Flood insurance: new models have become a game changer


Fifty years ago, Swiss Re published the first issue of its flagship report sigma. The publication has since become a must-read source of information on natural catastrophe risk for the insurance industry. The initial idea behind sigma was borne in the wake of the 1965 Hurricane Betsy, which caused extensive flooding across the state of Florida and the US Gulf Coast. The resulting damage exceeded USD 1 billion – at the time an unprecedented loss from a single storm event. The insurance industry was caught off guard. This motivated Swiss Re to address, in the company’s own words, “the lack of useful statistical data” which made it “either very difficult or altogether impossible to provide insurance for the power of nature risks”.

The risk from flooding keeps on rising

The insurance industry has come a long way since the first sigma in 1968. But the threat from flooding remains formidable. Floods continue to affect more people worldwide than any other type of natural disaster. An average half a billion people are impacted by river flooding, storm surge or flash floods every year. With USD 50 billion in annual global losses, the economic damage caused by floods is staggering. These costs are set to rise even further, as more people and businesses move to densely populated urban areas. Some of the world’s major economic centres face the greatest risk of flooding, particularly in the US, China and India. In Europe, the metropolitan regions of Amsterdam-Rotterdam, Paris, London, Milan and Hamburg are among those most exposed to coastal or river flood risk.

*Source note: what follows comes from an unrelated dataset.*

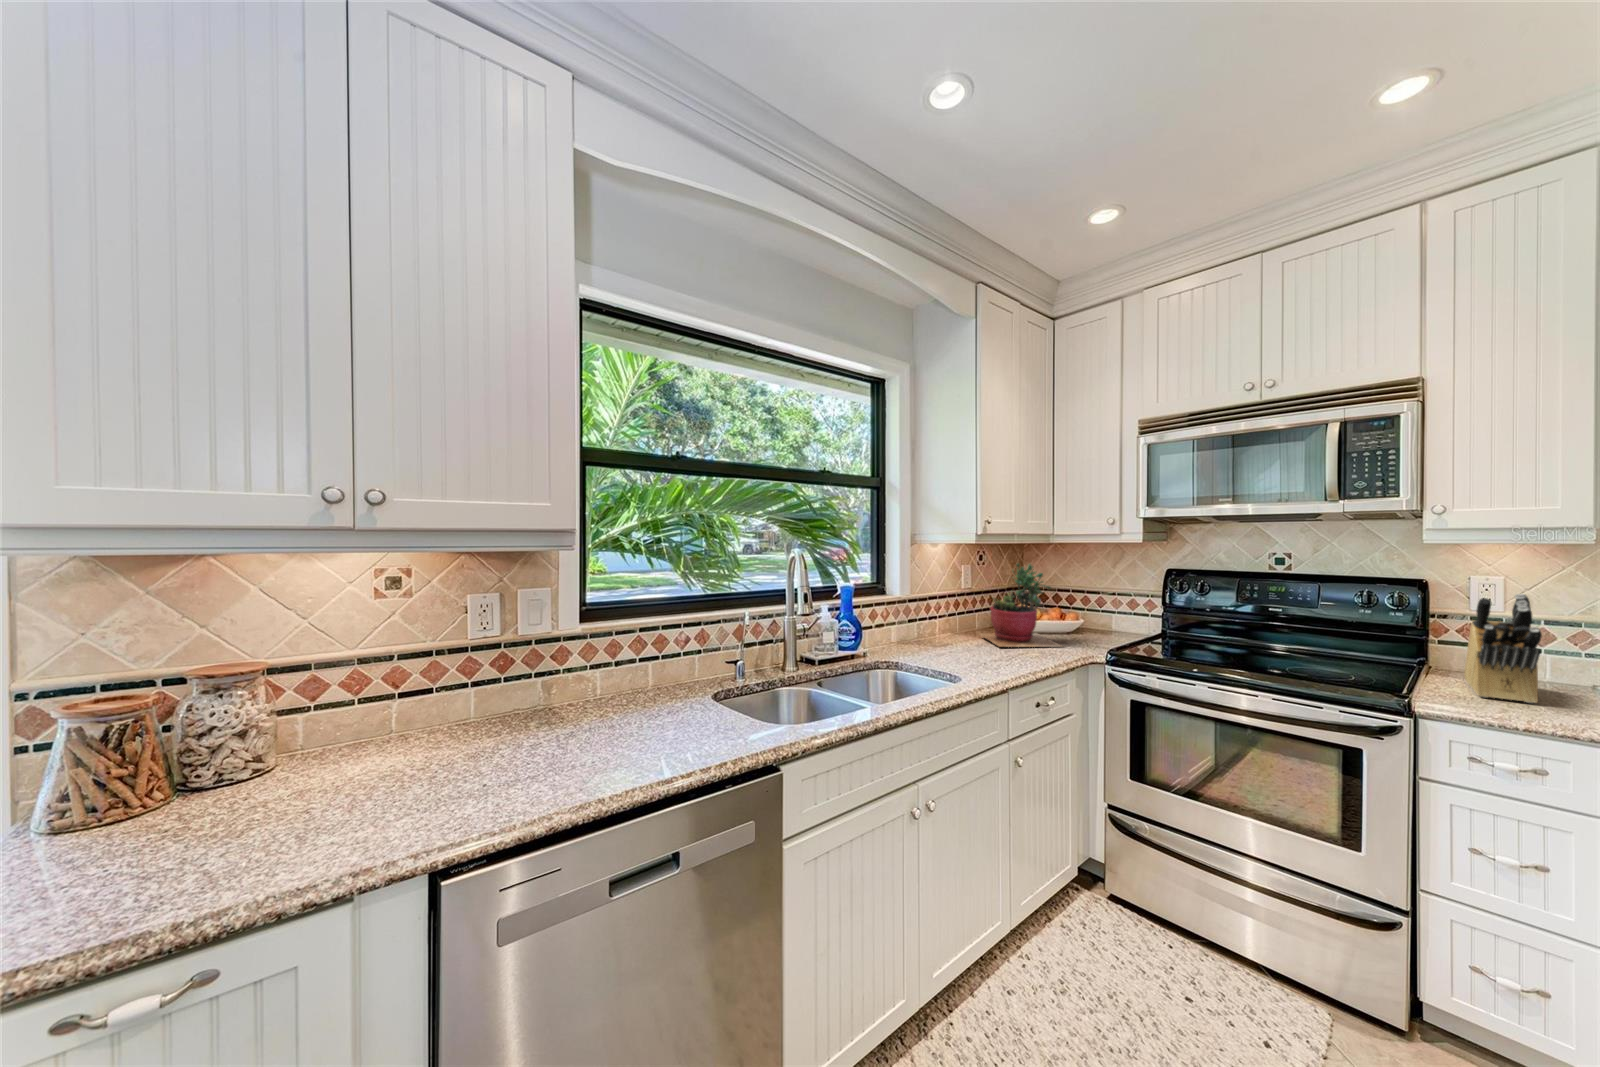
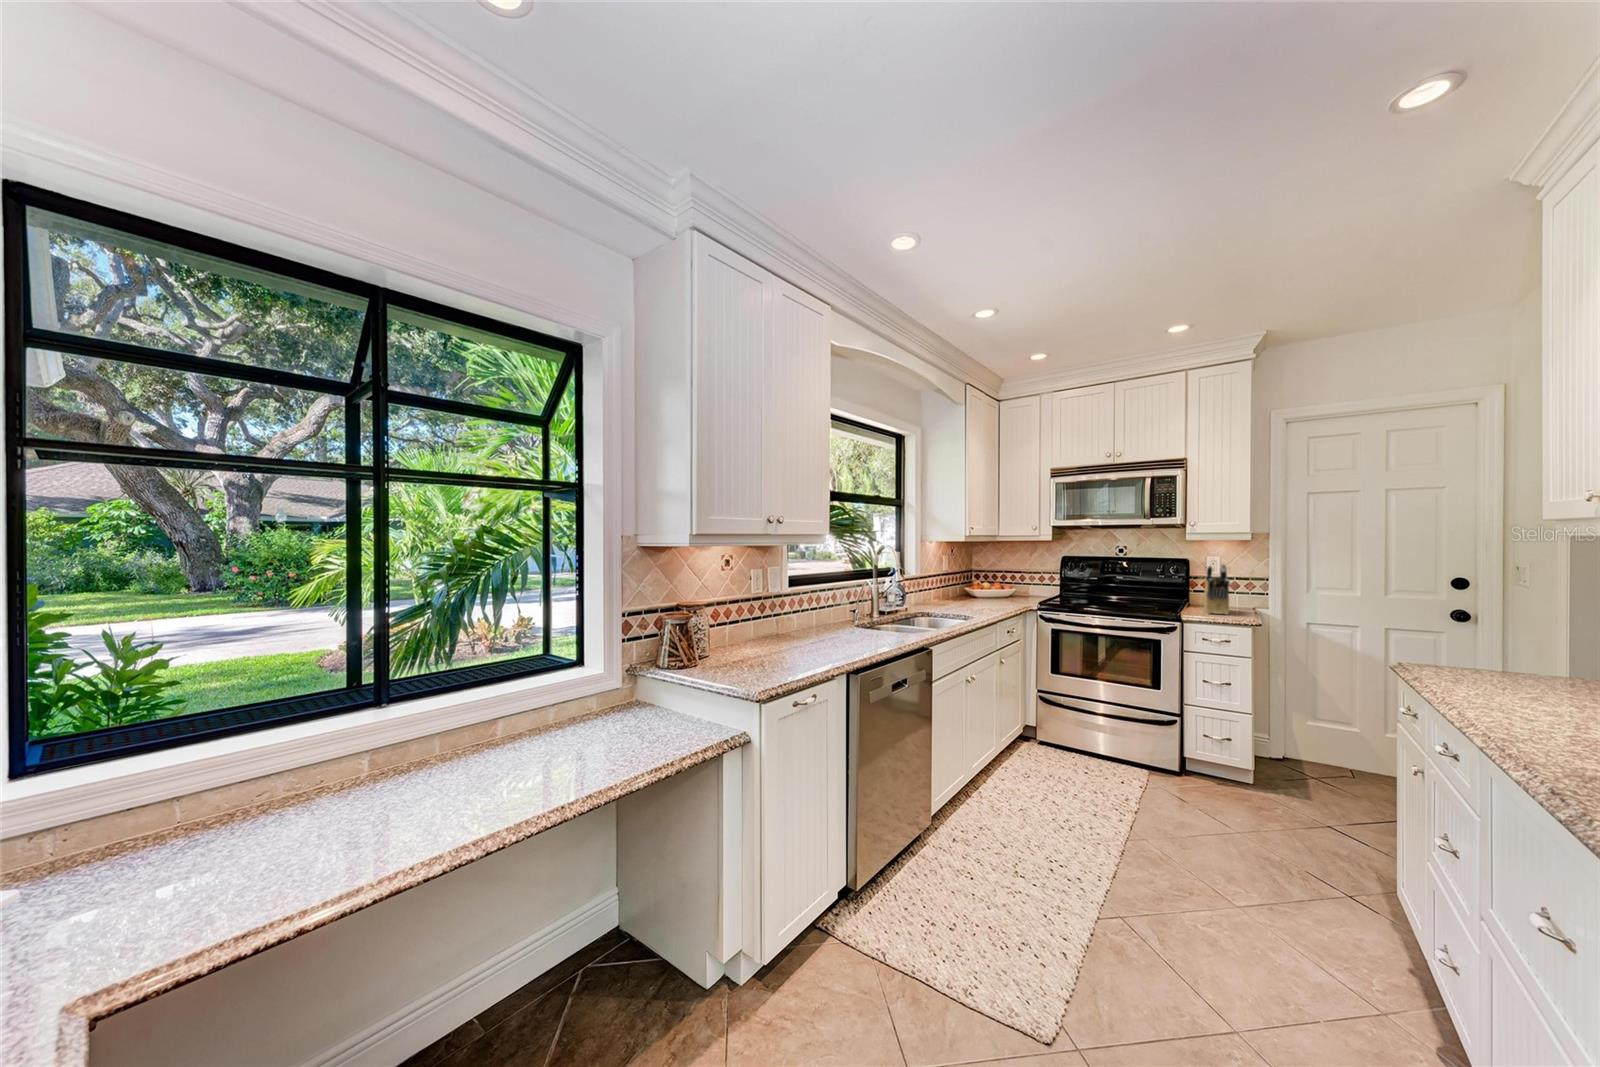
succulent plant: present [980,564,1062,647] -> none [957,554,1011,604]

What is worrying is that less than a third of global flood losses are insured. In many countries, insurance rates are substantially lower. In the United States, for example, just 1 in 10 households are insured against flood. It’s a similar picture in Italy, where less than 10% of the population has flood insurance. Such low insurance rates leave many local communities faced with a serious protection gap. For those without insurance, damage from flooding can have catastrophic consequences. High premiums, an overreliance on state relief and inadequate risk awareness may all be reasons for the general reluctance to buy insurance.

Advances in flood modelling offer more options for insurance

The good news, however, is that flood insurance is becoming more widely available and affordable. While for a long time flood risk was deemed uninsurable, recent breakthroughs in flood modelling have become a game changer. Satellites, digital elevation models and historical flood data help us to better understand the risk. Flood models have now reached a level of sophistication that gives us the confidence to price flood risk adequately. Swiss Re’s own global flood and storm surge model is part of our CatNet® platform, so that all relevant information to assess flood risk exposure is only a click away.

Flood resilience means a combination of insurance and preventive measures

Insuring those currently uninsured is a key step towards making communities more resilient to flood risk. It enables property owners to rebuild their homes quickly as soon as the waters recede and gives businesses the means to get their trade up and running again following a disaster. But true resilience requires a broader approach to flood risk management that focuses on saving lives and preventing damage in the first place. Such an approach seamlessly combines risk assessment, prevention, response and recovery in a cost effective way.

The Economics of Climate Adaptation (ECA) methodogy was designed with this in mind. Developed by a research consortium including Swiss Re, the approach gives practical guidance on the type of flood protection measures that offer the best return on investment. As many ECA studies show, local planning and engineering measures help to mitigate and prevent a significant part of the flood risk in most locations. After implementing preventive measures and risk controls, financial instruments such as insurance effectively address the remaining risk. With our modelling capabilities and ECA methods, Swiss Re has been helping clients design a flood insurance programme that supports reconstruction while being affordable for all.

The time to act is now, the way to do it is together 

Much is already at stake. Climate change and sea level rise could make things even worse. An estimated 650 million people will be living below sea level or in areas affected by regular flooding by the end of this century. If we do not take action to prevent damage from the increasingly common and heavy floods and storms we expect to see in the future, the protection gap is likely to widen even further.

To tackle this challenge, the insurance industry should work more closely together with governments, the financial sector, local planners and civil protection experts. Because only together can we address the specific needs of various  sections of the economy and society and deliver bespoke, need-specific, and affordable insurance products. One such collaboration is Flood Re, a consortium comprising the UK government and several insurers and reinsurers. Flood Re provides affordable cover for floods to over 170 000 UK homeowners and is a good example of how the public and private sectors can effectively join forces to close the flood protection gap.

With floods affecting populations practically everywhere, there are plenty of opportunities – and great demand – for similar solutions in many more markets around the world. Clearly, insurance cannot prevent floods. But it can help residents and businesses recover from the havoc they wreak. We have the knowledge, the data and the solutions to offer flood protection to many more communities. What is needed now is the collective will to do so. Together we can make it happen.